El siglo XIX despierta en las tierras burgalesas con un sobresalto estruendoso: en 1807 acampan en la capital y en Espinosa de los Monteros sendos contingentes militares procedentes de Francia, con el pretexto de asegurarse el paso hacia Portugal, aunque con la intención clara de integrar todo el suelo peninsular en el Imperio de Napoleón. Burgos, como nudo de comunicaciones privilegiado hacia Portugal y hacia Madrid, y Espinosa, como base de operaciones para el dominio del norte cantábrico, se convierten en campamentos improvisados de las tropas francesas, que tuvieron que emplearse a fondo para sofocar los intentos de rebelión de las poblaciones locales, agobiadas por el peso de la presencia agresiva del ejército invasor.
Como sabemos, la lucha contra los ocupantes extranjeros, conocida como Guerra de la Independencia, se prolongará durante seis años (1808-1814), provocando a su paso un largo reguero de desgracias en todos los ámbitos de la vida española. Por lo que al escenario burgalés se refiere, las huellas del paso de los ejércitos napoleónicos quedaron bien grabadas en los numerosos monasterios y conventos allanados y saqueados, en las abundantes joyas artísticas y documentos históricos robados y trasladados a Francia y, en fin, en el sometimiento sistemático de la población burgalesa a requisas arbitrarias y abusivas, con el consiguiente empobrecimiento general de la misma. Basten un par de ejemplos para ilustrar estos fenómenos: en el apartado de los allanamientos, sabemos que los monjes de San Pedro de Cardeña fueron desalojados del cenobio por las tropas francesas, y el propio monasterio sometido a un saqueo brutal, de cuyos efectos no se libraron los restos del Cid y su esposa Jimena, salvajemente profanados por la soldadesca.
Y, en lo que a las destrucciones se refiere, esta contienda, con los enfrentamientos bélicos terminales que franceses e ingleses protagonizaron en los cerros del Castillo y San Miguel de la capital, puso punto y final al patrimonio arquitectónico de estilo románico que todavía sobrevivían en los templos de Santa María la Blanca, San Martín y San Román, situados en la cima y en la falda del Castillo. De manera indirecta, la Catedral y la iglesia de San Esteban también sufrieron en sus muros y ventanales los efectos nocivos de la artillería beligerante en los cerros vecinos.
Entre tanto desastre, la Guerra de la Independencia sirvió de banco de pruebas para la puesta en escena de una modalidad novedosa de táctica militar: la guerrilla, inaugurada en tierras burgalesas por los geniales Cura Merino y El Empecinado, y destinada a disfrutar de un rotundo éxito en toda la contemporaneidad.
Apenas se hubieron apagado los resquemores de la guerra contra los franceses, se acomete en España la transición efectiva del Antiguo Régimen, basado en el privilegio, al Liberalismo, con la declaración de la igualdad de todos los ciudadanos ante la ley como bandera programática.

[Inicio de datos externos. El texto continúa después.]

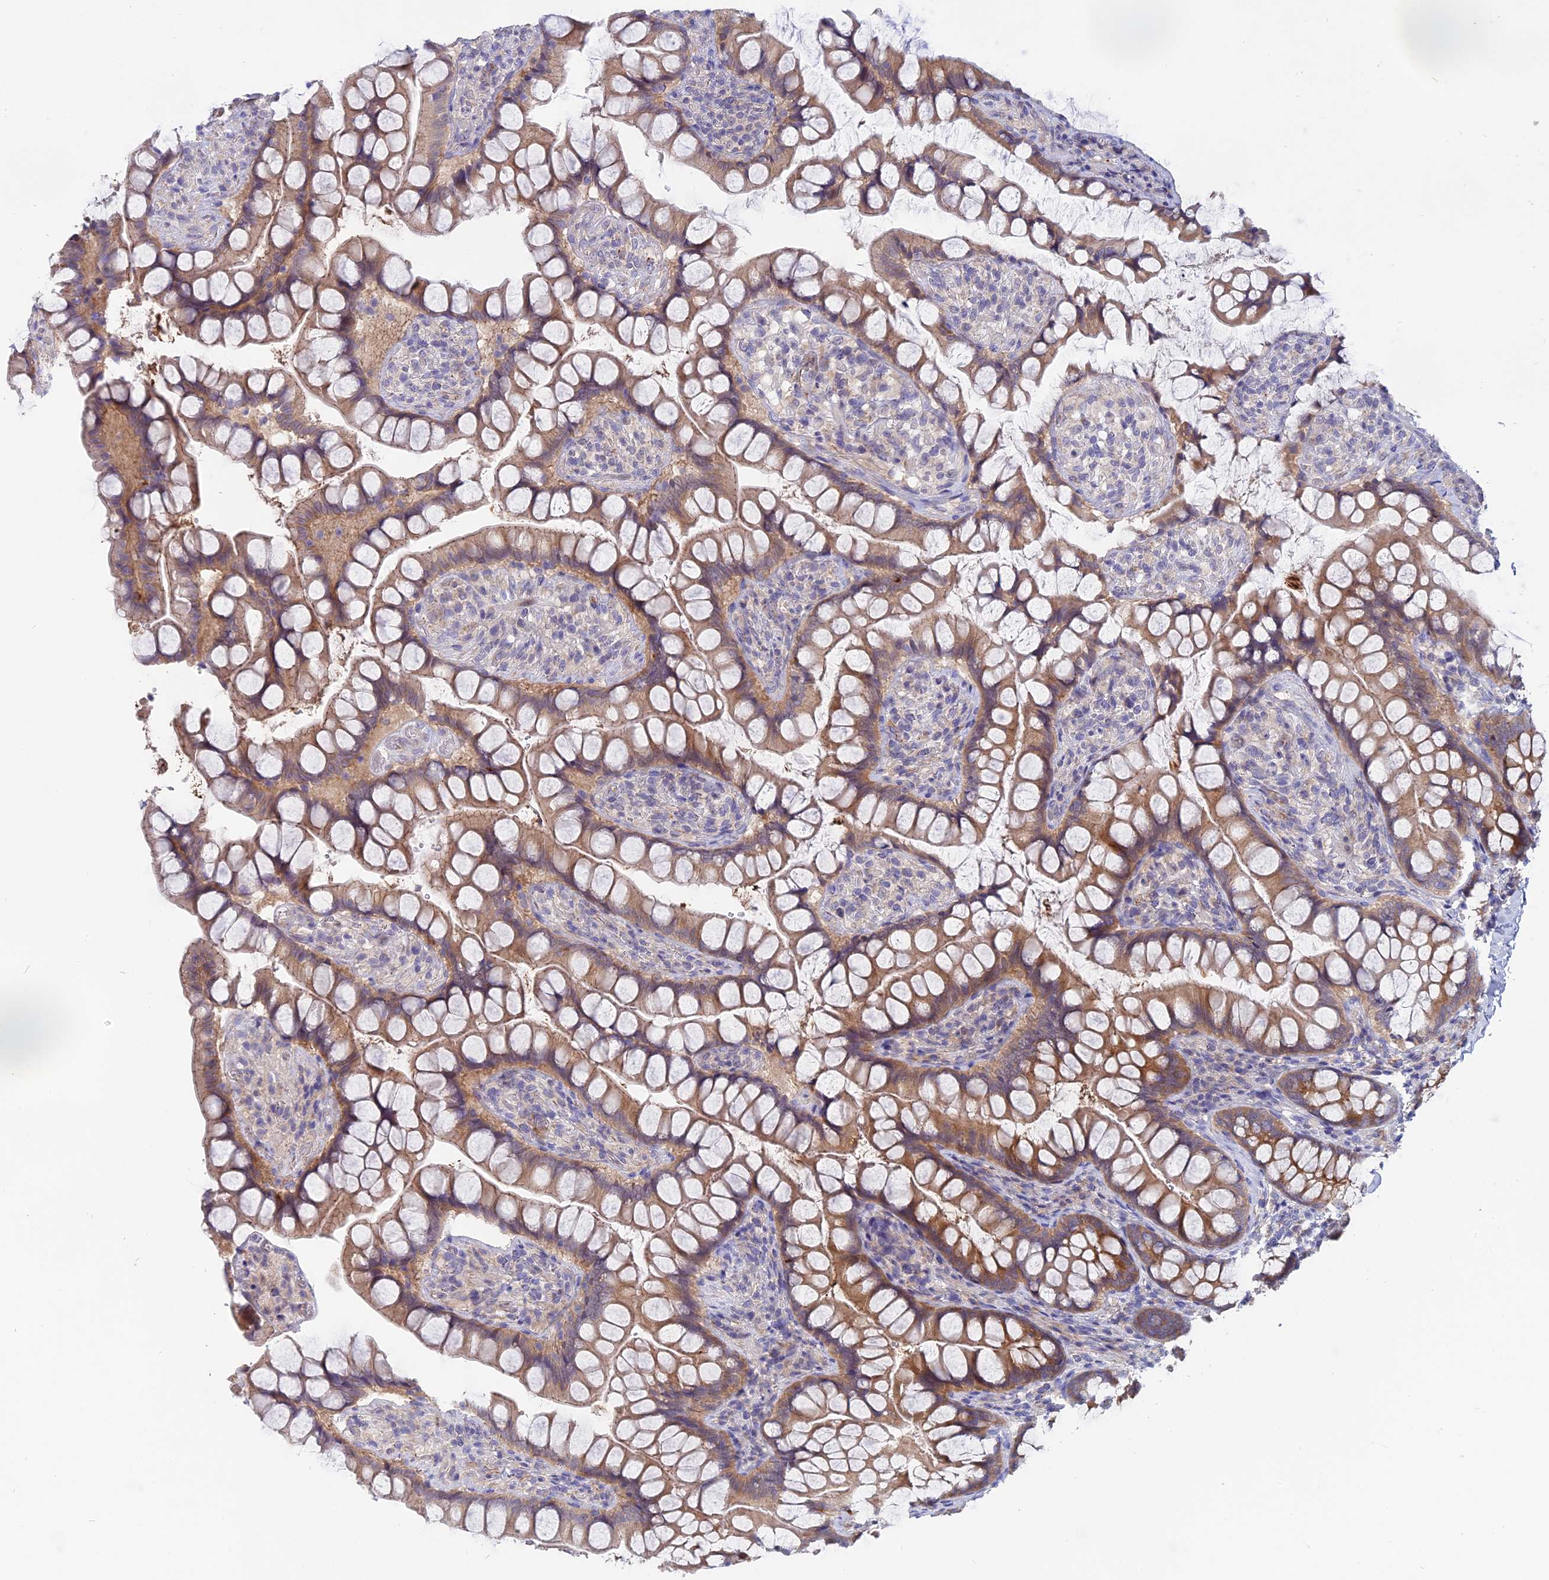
{"staining": {"intensity": "moderate", "quantity": ">75%", "location": "cytoplasmic/membranous"}, "tissue": "small intestine", "cell_type": "Glandular cells", "image_type": "normal", "snomed": [{"axis": "morphology", "description": "Normal tissue, NOS"}, {"axis": "topography", "description": "Small intestine"}], "caption": "Approximately >75% of glandular cells in normal small intestine display moderate cytoplasmic/membranous protein expression as visualized by brown immunohistochemical staining.", "gene": "TENT4B", "patient": {"sex": "male", "age": 70}}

Por supuesto, el cambio no se produjo sin traumas, cuyos efectos más llamativos comienzan a dejarse notar al comienzo del reinado de Isabel I (1833-1868), con la supresión del diezmo eclesiástico y de todos los privilegios que afectaban a la nobleza, a las corporaciones profesionales --Concejo de la Mesta, Cabaña Real de Carreteros--, a determinados concejos y a las entidades eclesiásticas, y con los proyectos desamortizadores, que tuvieron, en los años 1836-37, una especial incidencia en el conjunto de las instituciones religiosas, de manera especial en las comunidades monásticas masculinas.

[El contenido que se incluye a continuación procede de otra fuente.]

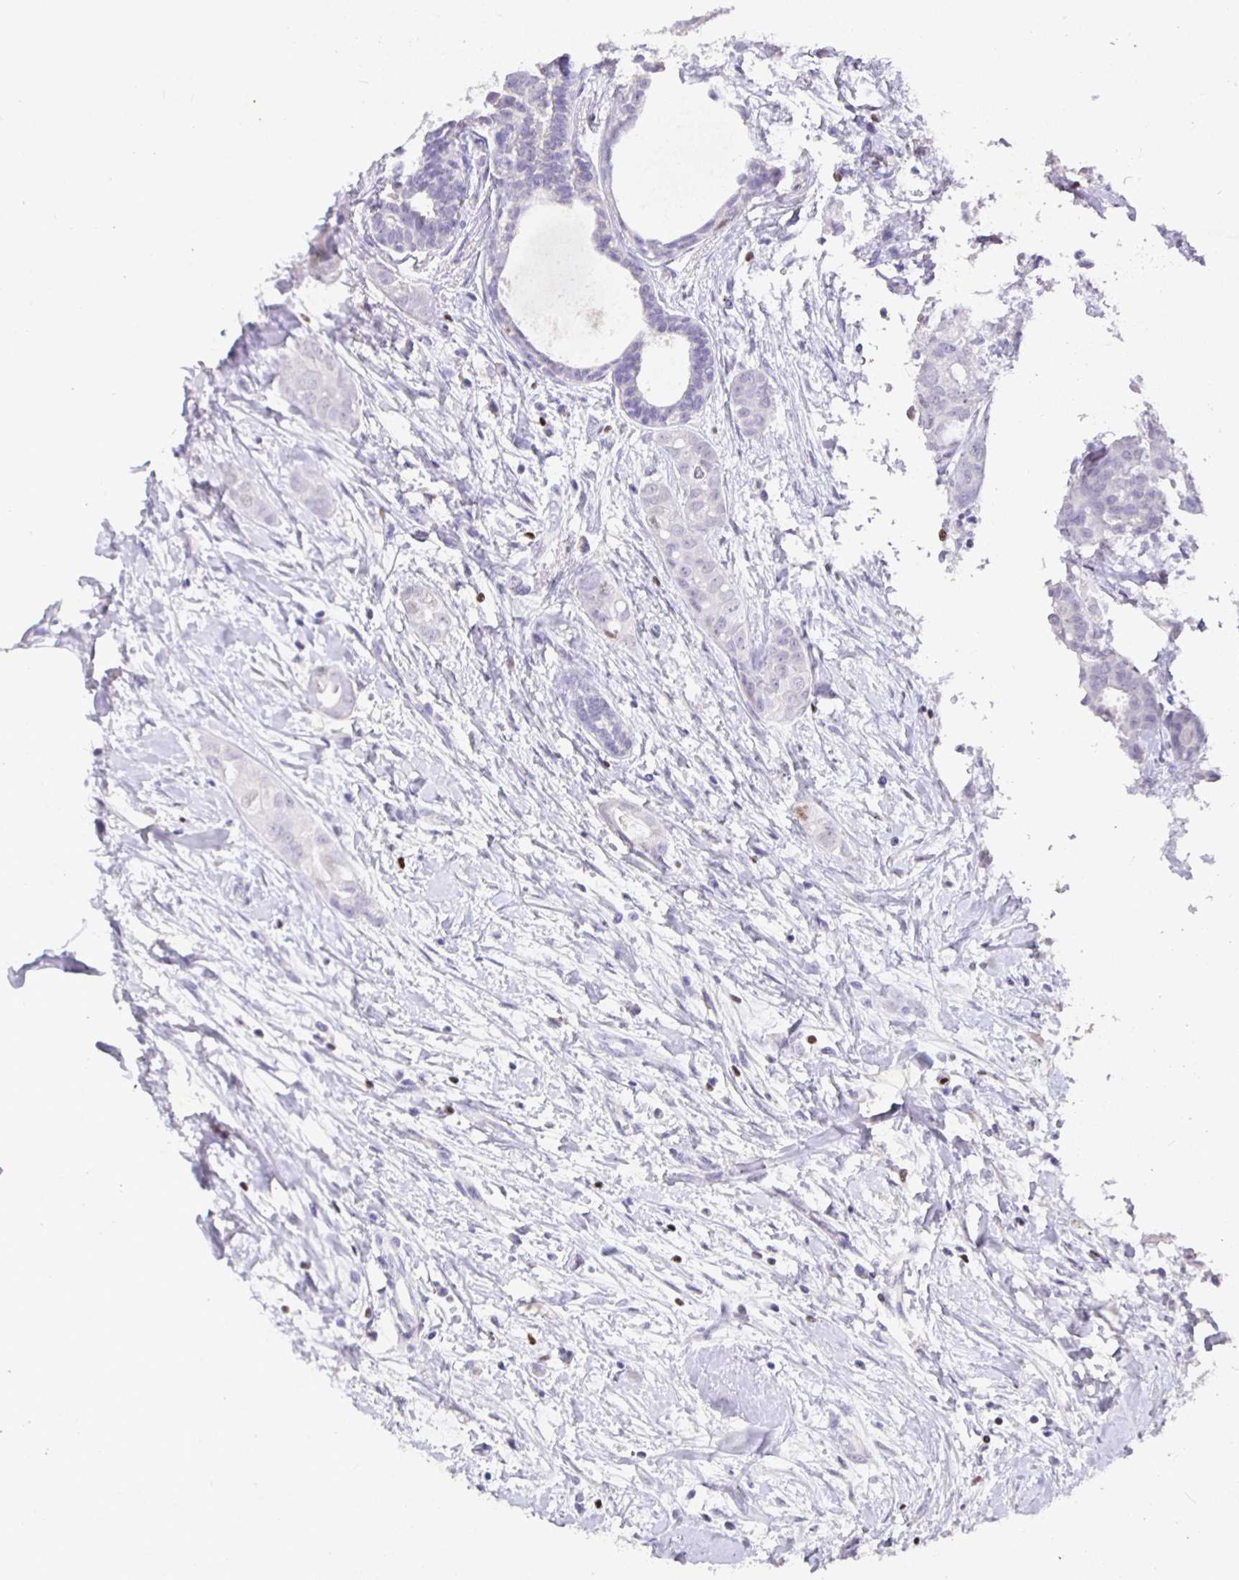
{"staining": {"intensity": "negative", "quantity": "none", "location": "none"}, "tissue": "breast cancer", "cell_type": "Tumor cells", "image_type": "cancer", "snomed": [{"axis": "morphology", "description": "Duct carcinoma"}, {"axis": "topography", "description": "Breast"}], "caption": "Immunohistochemical staining of breast cancer shows no significant expression in tumor cells. Nuclei are stained in blue.", "gene": "SATB1", "patient": {"sex": "female", "age": 45}}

De repente, los monjes fueron expulsados de los monasterios; sus bienes, expropiados y desamortizados --puestos a la venta—, y los edificios cenobíticos, abandonados a su suerte, que en muchos casos no fue otra sino el abandono definitivo y la subsiguiente ruina, como bien podemos comprobar en San Pedro de Arlanza, Santa María de Obarenes o Santa María de Rioseco. Por su parte, las comunidades monásticas femeninas, la Sede Episcopal, con su obispo y cabildo, y las parroquias, con sus curas, se mantuvieron en pie, pero despojados del diezmo y de la inmensa mayoría de sus bienes y rentas, quedando a expensas de los beneficios de su trabajo, en unos casos, de las asignaciones estatales, en otros, y, en general, de las aportaciones voluntarias de los fieles.